_PASSAGEM CITADA_
Comunicar no silêncio

É quando comunicamos connosco no silêncio exterior, que conseguimos chegar à origem do ruído interior.

 

Sentimos muitas vezes necessidade de dar resposta ao outro, ao que o outro me questiona e pede de uma forma quase imediata.

Gostamos de ter a “resposta na ponta da língua”, e pedimos aos que nos rodeiam que nos respondam rapidamente, para respondermos de seguida.

Mas será que ouvimos o que o outro nos diz?

Será que nos ouvimos através destas respostas imediatas e “cheias de razão”?

Se me questionar sobre o que me faz ter necessidade de ter razão e de dar estas respostas, o que poderá estar na sua origem?

Quando sinto desconforto no silêncio e na falta da resposta imediata, quais as histórias que estão a ser contadas na minha mente?

Qual o discurso que surge: “eu/o outro deveria fazer…” “eu preciso de…”?

Que tipo de sensações estou a esconder na resposta imediata e na necessidade de ter razão?

É na quietude que encontro o caminho para as respostas possíveis que nos conduzem a um maior conhecimento dos nossos gatilhos e do que nos move de forma automática.

É quando comunicamos connosco no silêncio exterior, que conseguimos chegar à origem do ruído interior.

_MATERIAL EXTRAÍDO_
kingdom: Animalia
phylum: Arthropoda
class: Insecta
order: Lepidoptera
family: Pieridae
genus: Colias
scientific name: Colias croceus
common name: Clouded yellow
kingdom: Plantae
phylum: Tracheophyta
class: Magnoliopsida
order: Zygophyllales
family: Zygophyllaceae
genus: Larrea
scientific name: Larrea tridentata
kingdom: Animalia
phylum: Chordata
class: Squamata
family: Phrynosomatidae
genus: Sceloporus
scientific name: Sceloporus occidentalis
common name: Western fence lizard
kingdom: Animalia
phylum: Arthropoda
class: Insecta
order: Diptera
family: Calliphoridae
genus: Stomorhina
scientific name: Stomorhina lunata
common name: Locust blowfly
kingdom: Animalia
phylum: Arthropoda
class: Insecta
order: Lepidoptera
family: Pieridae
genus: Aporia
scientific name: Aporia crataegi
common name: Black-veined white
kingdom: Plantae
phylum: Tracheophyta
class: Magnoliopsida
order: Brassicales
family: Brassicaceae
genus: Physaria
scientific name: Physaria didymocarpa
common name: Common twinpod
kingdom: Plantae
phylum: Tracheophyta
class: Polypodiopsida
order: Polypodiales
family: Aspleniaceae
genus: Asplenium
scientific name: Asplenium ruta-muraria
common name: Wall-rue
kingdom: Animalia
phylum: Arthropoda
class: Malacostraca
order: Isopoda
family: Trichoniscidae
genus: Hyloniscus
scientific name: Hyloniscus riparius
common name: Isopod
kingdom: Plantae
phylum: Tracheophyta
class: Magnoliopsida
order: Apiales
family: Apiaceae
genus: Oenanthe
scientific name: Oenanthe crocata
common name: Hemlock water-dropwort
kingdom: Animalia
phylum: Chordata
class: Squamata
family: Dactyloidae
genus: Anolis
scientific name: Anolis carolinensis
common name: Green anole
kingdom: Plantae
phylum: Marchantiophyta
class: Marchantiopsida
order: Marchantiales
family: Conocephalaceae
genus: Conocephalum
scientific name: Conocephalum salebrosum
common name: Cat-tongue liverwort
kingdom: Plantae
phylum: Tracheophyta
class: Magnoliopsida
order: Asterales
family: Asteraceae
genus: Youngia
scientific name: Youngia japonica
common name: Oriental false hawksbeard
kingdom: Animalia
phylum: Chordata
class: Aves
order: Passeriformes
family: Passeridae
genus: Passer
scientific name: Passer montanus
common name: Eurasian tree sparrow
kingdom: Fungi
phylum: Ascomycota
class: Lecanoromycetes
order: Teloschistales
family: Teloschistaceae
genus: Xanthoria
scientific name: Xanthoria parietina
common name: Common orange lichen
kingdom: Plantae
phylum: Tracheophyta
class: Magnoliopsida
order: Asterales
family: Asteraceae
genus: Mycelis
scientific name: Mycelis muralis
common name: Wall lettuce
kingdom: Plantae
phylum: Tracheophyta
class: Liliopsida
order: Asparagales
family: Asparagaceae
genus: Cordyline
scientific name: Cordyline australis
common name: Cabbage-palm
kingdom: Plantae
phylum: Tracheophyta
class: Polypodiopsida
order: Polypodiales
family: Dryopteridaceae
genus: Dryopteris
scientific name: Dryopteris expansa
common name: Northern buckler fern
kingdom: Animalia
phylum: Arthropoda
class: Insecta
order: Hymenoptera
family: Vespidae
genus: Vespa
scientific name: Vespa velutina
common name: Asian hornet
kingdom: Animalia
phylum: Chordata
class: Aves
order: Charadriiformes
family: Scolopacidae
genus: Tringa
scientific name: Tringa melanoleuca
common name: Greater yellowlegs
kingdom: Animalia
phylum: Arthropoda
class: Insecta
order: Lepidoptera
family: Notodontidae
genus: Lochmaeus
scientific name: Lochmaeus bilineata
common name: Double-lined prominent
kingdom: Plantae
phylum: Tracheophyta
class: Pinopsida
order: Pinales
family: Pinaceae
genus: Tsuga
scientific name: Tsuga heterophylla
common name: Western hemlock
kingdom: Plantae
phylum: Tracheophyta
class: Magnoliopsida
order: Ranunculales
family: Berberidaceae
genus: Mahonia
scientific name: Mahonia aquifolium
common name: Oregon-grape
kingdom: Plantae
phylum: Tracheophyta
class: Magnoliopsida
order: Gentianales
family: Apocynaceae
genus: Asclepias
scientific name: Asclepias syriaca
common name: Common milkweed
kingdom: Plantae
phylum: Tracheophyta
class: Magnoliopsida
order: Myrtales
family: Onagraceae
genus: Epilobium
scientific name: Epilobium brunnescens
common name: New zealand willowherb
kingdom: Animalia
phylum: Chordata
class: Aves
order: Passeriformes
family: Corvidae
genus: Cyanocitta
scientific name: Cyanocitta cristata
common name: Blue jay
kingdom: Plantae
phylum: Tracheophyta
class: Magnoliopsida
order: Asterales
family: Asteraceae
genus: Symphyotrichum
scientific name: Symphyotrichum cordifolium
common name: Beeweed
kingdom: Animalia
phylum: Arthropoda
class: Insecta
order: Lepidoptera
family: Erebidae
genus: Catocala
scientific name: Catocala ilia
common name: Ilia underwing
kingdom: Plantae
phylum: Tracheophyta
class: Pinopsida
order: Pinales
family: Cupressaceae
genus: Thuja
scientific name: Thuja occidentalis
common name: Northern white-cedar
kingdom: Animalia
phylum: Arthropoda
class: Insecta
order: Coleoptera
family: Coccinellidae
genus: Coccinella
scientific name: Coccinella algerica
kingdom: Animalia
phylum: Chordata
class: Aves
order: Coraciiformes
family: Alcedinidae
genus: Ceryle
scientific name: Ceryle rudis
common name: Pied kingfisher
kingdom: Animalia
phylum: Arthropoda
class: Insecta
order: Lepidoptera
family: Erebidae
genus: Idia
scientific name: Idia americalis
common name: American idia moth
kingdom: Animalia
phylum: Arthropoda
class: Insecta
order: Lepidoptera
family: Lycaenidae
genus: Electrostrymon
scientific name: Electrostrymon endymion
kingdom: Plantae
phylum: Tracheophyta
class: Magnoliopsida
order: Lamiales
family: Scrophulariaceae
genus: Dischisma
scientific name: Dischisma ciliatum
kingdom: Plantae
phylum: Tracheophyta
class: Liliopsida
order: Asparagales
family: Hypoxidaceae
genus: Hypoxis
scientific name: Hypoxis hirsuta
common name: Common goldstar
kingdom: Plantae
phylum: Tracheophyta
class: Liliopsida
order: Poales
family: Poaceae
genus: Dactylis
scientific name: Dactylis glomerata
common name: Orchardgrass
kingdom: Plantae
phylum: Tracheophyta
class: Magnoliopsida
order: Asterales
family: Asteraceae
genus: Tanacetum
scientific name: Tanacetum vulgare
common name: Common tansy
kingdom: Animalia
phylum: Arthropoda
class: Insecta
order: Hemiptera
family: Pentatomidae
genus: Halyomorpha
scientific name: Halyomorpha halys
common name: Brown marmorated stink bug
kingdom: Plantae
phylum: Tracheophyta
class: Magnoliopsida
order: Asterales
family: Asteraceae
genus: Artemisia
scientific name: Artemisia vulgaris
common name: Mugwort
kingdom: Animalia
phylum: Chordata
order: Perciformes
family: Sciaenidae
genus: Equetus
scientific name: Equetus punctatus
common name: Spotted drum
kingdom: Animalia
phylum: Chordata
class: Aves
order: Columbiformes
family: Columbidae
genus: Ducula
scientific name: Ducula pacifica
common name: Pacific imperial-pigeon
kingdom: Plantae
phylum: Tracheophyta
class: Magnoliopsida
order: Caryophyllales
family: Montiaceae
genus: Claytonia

_O QUE SE PEDE_
Reescreva, por favor, o trecho do texto sobre comunicar no silêncio que começa nas palavras "Gostamos de ter" e termina depois de "outro nos diz?". Troque "rapidamente" por "de imediato".

_RESPOSTA ABAIXO_
Gostamos de ter a “resposta na ponta da língua”, e pedimos aos que nos rodeiam que nos respondam de imediato, para respondermos de seguida.

Mas será que ouvimos o que o outro nos diz?